CacheManager彻底解密：CacheManager运行原理流程图和源码详解(DT大数据梦工厂)

内容：

1、CacheManager重大价值；

2、CacheManager运行原理图；

3、CacheManager源码解析；

BlockManager针对Cache这样的行为做了CacheManager

Spark出色的原因：

1、Spark基于RDD构成了一体化、多元化的大数据处理中心（不需要再处理多种范式来部署多种框架，只要Spark！！！降低成本投入获得更高的产出）；

2、迭代，因为在计算的时候迭代，在构建复杂算法的时候非常方便（图计算、机器学习、数据仓库），而CacheManager 在多重迭代的时候非常重要；

==========CacheManager分析============

1、CacheManager管理的是缓存，而缓存可以是基于内存的缓存，也可以是基于磁盘的缓存；

2、CacheManager需要通过BlockManager来操作数据；

3、每当Task运行的时候，会调用RDD的conpute方法，而compute方法会调用iterator方法，从下面代码中可以看到默认的RDD是基于内存的，计算一次后基本从CacheManager获得；

/**
* Internal method to this RDD; will read from cache if applicable, or otherwise compute it.
* This should ‘‘not‘‘ be called by users directly, but is available for implementors of custom
* subclasses of RDD.
*/
final def iterator(split: Partition, context: TaskContext): Iterator[T] = {
if (storageLevel != StorageLevel.NONE) {
SparkEnv.get.cacheManager.getOrCompute(this, split, context, storageLevel)
} else {
computeOrReadCheckpoint(split, context)
}
}

==========CacheManager源码详解============

1、Cache在工作的时候会最大化的保留数据，但是数据不一定绝对完整，因为当前的计算如果需要内存空间的话，那么Cache在内存中的数据必须让出空间，此时如果在RDD持久化的时候同时指定了可以把数据放在disk上，那么部分cache的数据就可以从内存转入磁盘，否则的话，数据就会丢失。所以Cache不一定可靠，所以必须得用getOrCompute来确定数据能取到！！！

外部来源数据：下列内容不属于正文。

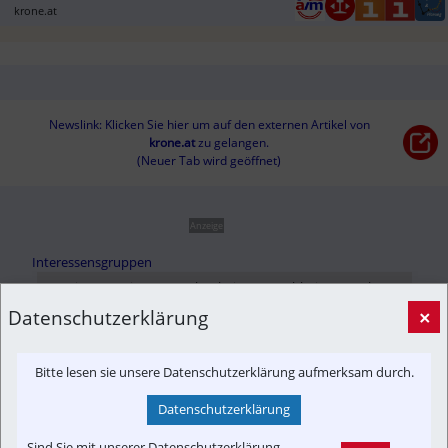
krone.at
Newslink: Klicken Sie hier um auf den externen Artikel von
krone.at
 zu gelangen.
(Neuer Tab wird geöffnet)
Anzeige
Interessensgruppen
Austria-In-Motion
Branchenbeitrag
Fachbeitrag
Fahrgast
Datenschutzerklärung
×
Projekt
Bitte lesen sie unsere Datenschutzerklärung aufmerksam durch.
Anzeige
Datenschutzerklärung
Themenbereiche
Sind Sie mit unserer Datenschutzerklärung
Fahrzeug-Portrait
Finanzen
Infrastruktur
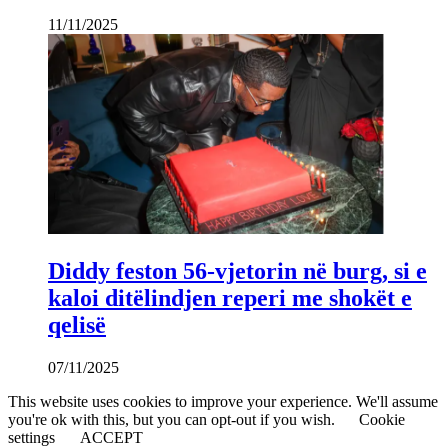
11/11/2025
Diddy feston 56-vjetorin në burg, si e
kaloi ditëlindjen reperi me shokët e
qelisë
07/11/2025
This website uses cookies to improve your experience. We'll assume
you're ok with this, but you can opt-out if you wish.
Cookie
settings
ACCEPT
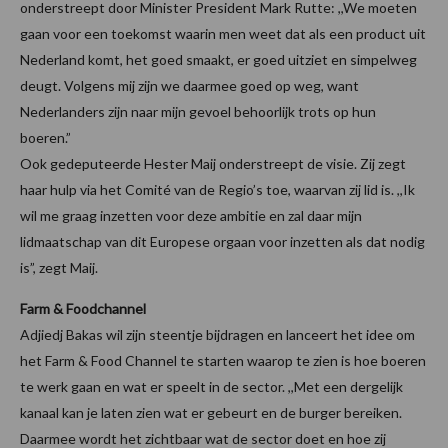
onderstreept door Minister President Mark Rutte: ,,We moeten
gaan voor een toekomst waarin men weet dat als een product uit
Nederland komt, het goed smaakt, er goed uitziet en simpelweg
deugt. Volgens mij zijn we daarmee goed op weg, want
Nederlanders zijn naar mijn gevoel behoorlijk trots op hun
boeren.”
Ook gedeputeerde Hester Maij onderstreept de visie. Zij zegt
haar hulp via het Comité van de Regio’s toe, waarvan zij lid is. ,,Ik
wil me graag inzetten voor deze ambitie en zal daar mijn
lidmaatschap van dit Europese orgaan voor inzetten als dat nodig
is”, zegt Maij.
Farm & Foodchannel
Adjiedj Bakas wil zijn steentje bijdragen en lanceert het idee om
het Farm & Food Channel te starten waarop te zien is hoe boeren
te werk gaan en wat er speelt in de sector. ,,Met een dergelijk
kanaal kan je laten zien wat er gebeurt en de burger bereiken.
Daarmee wordt het zichtbaar wat de sector doet en hoe zij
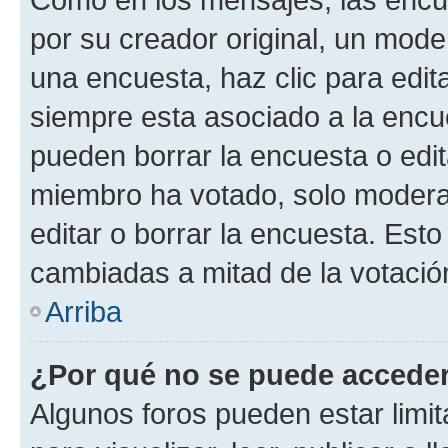
por su creador original, un mode
una encuesta, haz clic para edit
siempre esta asociado a la encue
pueden borrar la encuesta o edit
miembro ha votado, solo moder
editar o borrar la encuesta. Est
cambiadas a mitad de la votació
Arriba
¿Por qué no se puede acceder
Algunos foros pueden estar limit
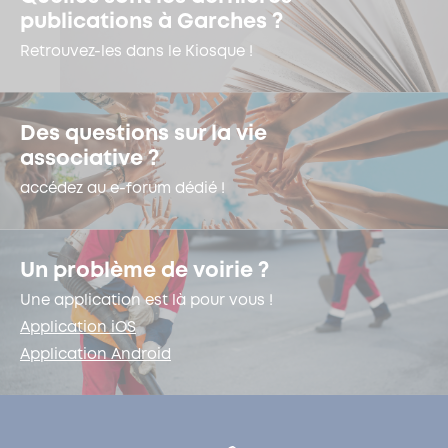
publications à Garches ?
Retrouvez-les dans le Kiosque !
Des questions sur la vie
associative ?
accédez au e-forum dédié !
Un problème de voirie ?
Une application est là pour vous !
Application iOS
Application Android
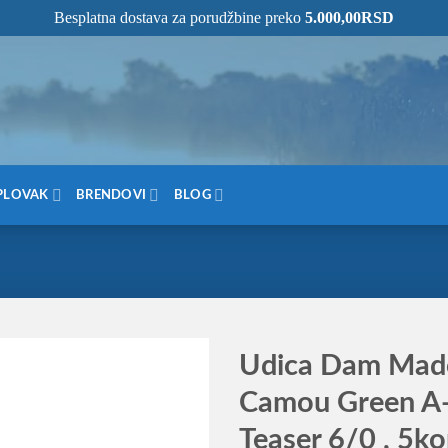
Besplatna dostava za porudžbine preko
5.000,00
RSD
NOM MESTU!
PLOVAK
BRENDOVI
BLOG
Udica Dam Mad
Camou Green A-
Teaser 6/0 , 5k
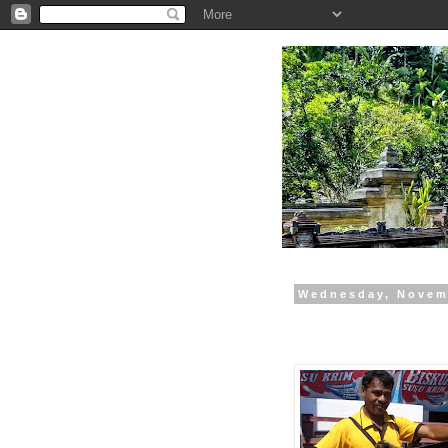
.
Wednesday, Novem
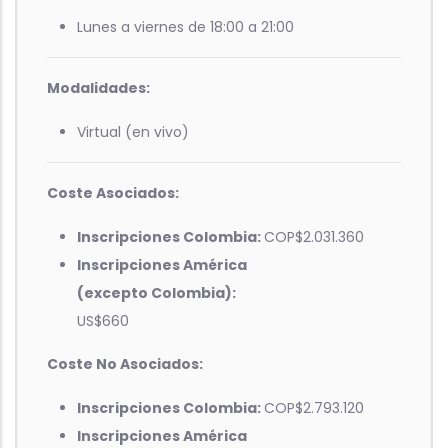
Lunes a viernes de 18:00 a 21:00
Modalidades:
Virtual (en vivo)
Coste Asociados:
Inscripciones Colombia:
COP$2.031.360
Inscripciones América
(excepto Colombia):
US$660
Coste No Asociados:
Inscripciones Colombia:
COP$2.793.120
Inscripciones América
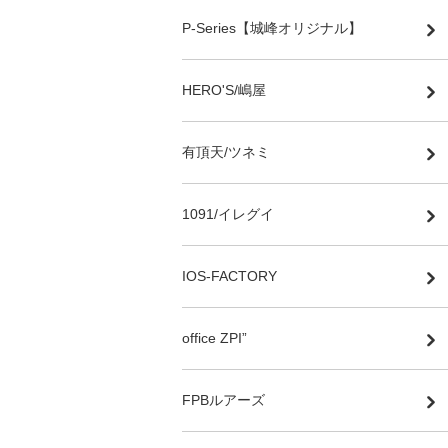
P-Series【城峰オリジナル】
HERO'S/嶋屋
有頂天/ツネミ
1091/イレグイ
IOS-FACTORY
office ZPI”
FPBルアーズ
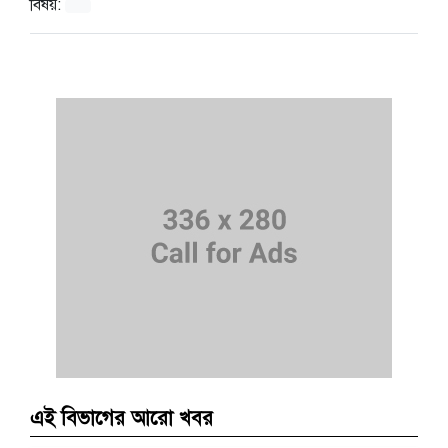
বিষয়:
এই বিভাগের আরো খবর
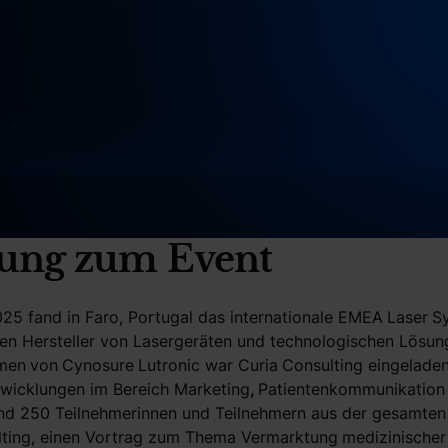
tung zum Event
5 fand in Faro, Portugal das internationale EMEA
Laser
S
en Hersteller von Lasergeräten und technologischen Lösung
hmen
von
Cynosure
Lutronic war Curia
Consulting eingelade
twicklungen im Bereich Marketing
,
Patientenkommunikation
und 250 Teilnehmerinnen und Teilnehmern aus der gesamten
lting, einen Vortrag zum Thema Vermarktung
medizinischer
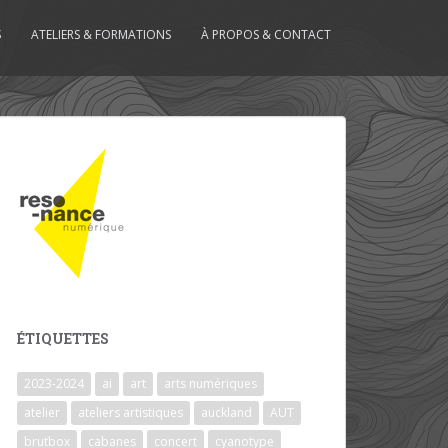
S
ATELIERS & FORMATIONS
À PROPOS & CONTACT
ÉTIQUETTES
2023-2024
ai
art
arts numériques
atelier
ateliers artistiques
auckland
AUT
brutbox
cabanes
concert
cyanotype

/** Gets or computes an RDD partition. Used by RDD.iterator() when an RDD is cached. */
def getOrCompute[T](
rdd: RDD[T],
partition: Partition,
context: TaskContext,
storageLevel: StorageLevel): Iterator[T] = {

val key = RDDBlockId(rdd.id, partition.index)
logDebug(s"Looking for partition $key")
blockManager.get(key) match {
case Some(blockResult) =>
// Partition is already materialized, so just return its values
val existingMetrics = context.taskMetrics
.getInputMetricsForReadMethod(blockResult.readMethod)
existingMetrics.incBytesRead(blockResult.bytes)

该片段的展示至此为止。